Hal ini disampaikan Djoekas Djoe Siburian, Direktur Relawan Tim Kampanye Daerah (TKD) Jambi pada DinamikaJambi.com, Jumat (30/11). Bilangnya, sebagai Capres petahana yang mampu mengkoordinir sumber daya dan banyak potensi, sudah selayaknya kehadiran capres nomor urut 1, Joko Widodo ini memberi manfaat besar dan jangka panjang bagi masyarakat Jambi.
“Seberapa maksimal manfaat kehadiran capres petahana di Jambi akan sangat tergantung dari respon tim ses, Tim Kampanye Daerah dan utamanya relawan,” katanya.
Kontestasi Pilpres hanya tools (alat,red) untuk mencari kepala pelayan rakyat dan esseensi pilpres sendiri, ya melayani rakyat.
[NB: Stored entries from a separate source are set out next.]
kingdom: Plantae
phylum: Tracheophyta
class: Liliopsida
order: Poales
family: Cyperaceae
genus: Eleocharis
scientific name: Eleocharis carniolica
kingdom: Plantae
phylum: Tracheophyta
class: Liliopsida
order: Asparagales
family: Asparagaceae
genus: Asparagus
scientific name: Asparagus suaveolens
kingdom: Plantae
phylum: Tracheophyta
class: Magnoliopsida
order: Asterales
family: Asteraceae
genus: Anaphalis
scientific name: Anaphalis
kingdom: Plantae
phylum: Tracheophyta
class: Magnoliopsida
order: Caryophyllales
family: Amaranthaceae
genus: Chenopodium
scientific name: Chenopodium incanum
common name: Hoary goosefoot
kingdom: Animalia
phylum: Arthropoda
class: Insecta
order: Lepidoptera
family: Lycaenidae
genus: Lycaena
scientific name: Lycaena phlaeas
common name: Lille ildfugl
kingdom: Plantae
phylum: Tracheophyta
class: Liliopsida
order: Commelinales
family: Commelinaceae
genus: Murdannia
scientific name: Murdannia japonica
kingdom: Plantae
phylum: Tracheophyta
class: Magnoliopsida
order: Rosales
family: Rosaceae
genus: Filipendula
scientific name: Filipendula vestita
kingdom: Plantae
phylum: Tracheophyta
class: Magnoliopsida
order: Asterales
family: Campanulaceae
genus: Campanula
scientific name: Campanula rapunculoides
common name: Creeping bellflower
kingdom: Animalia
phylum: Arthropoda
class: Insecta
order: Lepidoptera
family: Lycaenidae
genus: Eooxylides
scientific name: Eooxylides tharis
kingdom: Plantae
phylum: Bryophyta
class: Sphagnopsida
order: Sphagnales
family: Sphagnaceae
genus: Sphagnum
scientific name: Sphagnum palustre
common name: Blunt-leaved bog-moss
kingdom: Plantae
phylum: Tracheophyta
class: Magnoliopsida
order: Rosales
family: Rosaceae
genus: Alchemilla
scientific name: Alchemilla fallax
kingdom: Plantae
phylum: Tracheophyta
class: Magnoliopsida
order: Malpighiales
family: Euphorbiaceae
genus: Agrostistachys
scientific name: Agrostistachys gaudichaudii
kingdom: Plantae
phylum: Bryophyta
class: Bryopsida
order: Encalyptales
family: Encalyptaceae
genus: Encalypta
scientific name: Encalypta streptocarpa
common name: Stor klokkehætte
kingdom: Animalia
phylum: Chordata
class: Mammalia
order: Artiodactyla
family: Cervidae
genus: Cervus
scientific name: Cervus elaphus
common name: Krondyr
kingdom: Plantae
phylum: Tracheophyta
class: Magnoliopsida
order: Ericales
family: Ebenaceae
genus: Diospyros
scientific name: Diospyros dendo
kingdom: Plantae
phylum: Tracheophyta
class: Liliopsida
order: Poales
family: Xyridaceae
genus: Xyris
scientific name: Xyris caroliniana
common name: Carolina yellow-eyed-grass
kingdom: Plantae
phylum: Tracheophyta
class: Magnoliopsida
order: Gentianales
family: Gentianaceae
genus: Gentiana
“Maka kami berharap semua timses, TKD dan relawan berpikir tentang kebutuhan rakyat Jambi. Pak Jokowi tidak butuh puja puji, pak Jokowi perlu masukan yg jujur dan membumi,” bilangnya.
Masih dikatakan Djoekas, masukkan itu yakni, bagaimana upaya nyata dan terukur dari pemerintah untuk membantu masyarakat perkebunan Jambi seperti Karet, Sawit , Pinang dan Kopra
Pemerintah tidak boleh berkelit bahwa harga adalah mekanisme pasar global. Namun, harus ada upaya melindungi para petani. Minimal, menciptakan jaring pengaman sederhana dgn cara memaksimalkan resi gudang, BUMN menampung hasil petani dengan harga yang layak.
“Pada intinya adalah rakyat harus menjadi focus perhatian, bukan hanya sebatas bilangan suara di bilik Pilpres,” tegasnya.
“Sekali lagi relawan, timses jangan fokus pada kandidat tapi fokus pada manfaatnya bagi rakyat,” pungkasnya.
Untuk diketahui, sesuai jadwal, Jokowi bakal turun ke Jambi pada 7 Desember. Sebelumnya, Presiden turun ke Jambi pada 2015 sekaligus bersua Suku Anak Dalam di Sarolangun.